Img_0010 I have often wondered where all my vintage gear REALLY comes from?  Not the neat rails at Beyond Retro or Rokit, that's for sure.  I dug up an old The Face issue and found an article about The Vintage Clothing Company in Liverpool, UK, the top suppliers of vintage clothing to shops and stalls all over the country including Topshop's vintage section.  What started as a small collection of clothing in 1983 has now turned into an industrial estate sifting through 250 tonnes of jeans, T-shirts, shirts, jackets and trainers each year.   
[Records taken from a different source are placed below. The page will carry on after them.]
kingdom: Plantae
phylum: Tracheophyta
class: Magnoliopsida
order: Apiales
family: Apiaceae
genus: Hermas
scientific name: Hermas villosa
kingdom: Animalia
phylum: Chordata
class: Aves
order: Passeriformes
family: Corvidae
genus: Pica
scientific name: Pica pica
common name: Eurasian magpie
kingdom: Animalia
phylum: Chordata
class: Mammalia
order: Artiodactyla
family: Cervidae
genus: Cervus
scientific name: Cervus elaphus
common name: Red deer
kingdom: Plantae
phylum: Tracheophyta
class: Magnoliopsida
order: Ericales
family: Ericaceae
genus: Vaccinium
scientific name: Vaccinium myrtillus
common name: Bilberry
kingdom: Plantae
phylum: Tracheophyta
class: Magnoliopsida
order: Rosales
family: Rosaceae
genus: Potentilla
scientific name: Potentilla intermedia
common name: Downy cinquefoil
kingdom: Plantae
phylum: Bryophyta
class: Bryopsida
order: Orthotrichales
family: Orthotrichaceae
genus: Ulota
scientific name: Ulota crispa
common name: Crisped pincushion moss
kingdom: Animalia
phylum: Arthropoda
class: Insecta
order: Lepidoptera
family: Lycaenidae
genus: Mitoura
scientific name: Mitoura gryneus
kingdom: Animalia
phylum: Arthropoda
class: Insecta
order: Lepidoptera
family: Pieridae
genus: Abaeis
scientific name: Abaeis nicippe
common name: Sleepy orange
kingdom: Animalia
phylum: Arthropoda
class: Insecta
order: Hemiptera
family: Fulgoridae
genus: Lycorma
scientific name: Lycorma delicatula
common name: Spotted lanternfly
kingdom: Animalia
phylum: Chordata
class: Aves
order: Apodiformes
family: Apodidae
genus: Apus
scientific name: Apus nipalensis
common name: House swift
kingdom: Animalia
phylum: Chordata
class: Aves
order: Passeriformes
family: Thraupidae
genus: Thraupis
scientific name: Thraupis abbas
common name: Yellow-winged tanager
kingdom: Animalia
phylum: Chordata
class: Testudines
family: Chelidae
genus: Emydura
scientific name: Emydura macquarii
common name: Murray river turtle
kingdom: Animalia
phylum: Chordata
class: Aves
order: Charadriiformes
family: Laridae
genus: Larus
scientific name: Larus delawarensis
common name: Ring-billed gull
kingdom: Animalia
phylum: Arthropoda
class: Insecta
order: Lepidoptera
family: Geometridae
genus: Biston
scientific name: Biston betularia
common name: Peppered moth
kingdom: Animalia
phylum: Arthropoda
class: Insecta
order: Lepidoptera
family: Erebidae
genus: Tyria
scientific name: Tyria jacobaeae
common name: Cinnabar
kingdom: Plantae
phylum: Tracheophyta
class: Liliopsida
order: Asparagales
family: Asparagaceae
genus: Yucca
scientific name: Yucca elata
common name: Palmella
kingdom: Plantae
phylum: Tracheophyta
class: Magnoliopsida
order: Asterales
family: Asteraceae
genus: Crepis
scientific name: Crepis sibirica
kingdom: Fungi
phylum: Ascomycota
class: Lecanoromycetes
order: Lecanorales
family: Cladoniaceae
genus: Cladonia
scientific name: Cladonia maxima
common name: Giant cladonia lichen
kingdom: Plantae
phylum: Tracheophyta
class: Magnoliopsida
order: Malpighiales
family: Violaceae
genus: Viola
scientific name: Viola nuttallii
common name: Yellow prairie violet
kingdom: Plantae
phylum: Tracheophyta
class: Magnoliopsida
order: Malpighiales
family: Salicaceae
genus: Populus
According to Richard Free, the company's founder, they buy from the USA, which is the natural home of denim workwear and T-shirts and also recycling firms in Poland which process up to 300 tons of clothing a week.  Italy is the place to go for good knitwear and tailoring and there are cashmere recyclers in Prato, Italy, where hundreds of Albanian refugees hand sort wool garments.  However, the bulk of their stock actually comes from Germany:

'Over the years, I've learnt how to smell the difference between German and American clothes.  Some of the worst-smelling stuff comes from Germany.  When the Berlin Wall came down, the European vintage clothing market was flooded.  The East Germans were still wearing clothes from the late Seventies and early Eighties – fashion hadn't had a chance to develop.  They wanted to get rid of all their clothes and we bought it up.'

So I guess my vision of lovely aristocratic-looking ladies dying in mansions and leaving behind all their beautiful garments, waiting for me to swoop in and pick them up is a bit wrong then!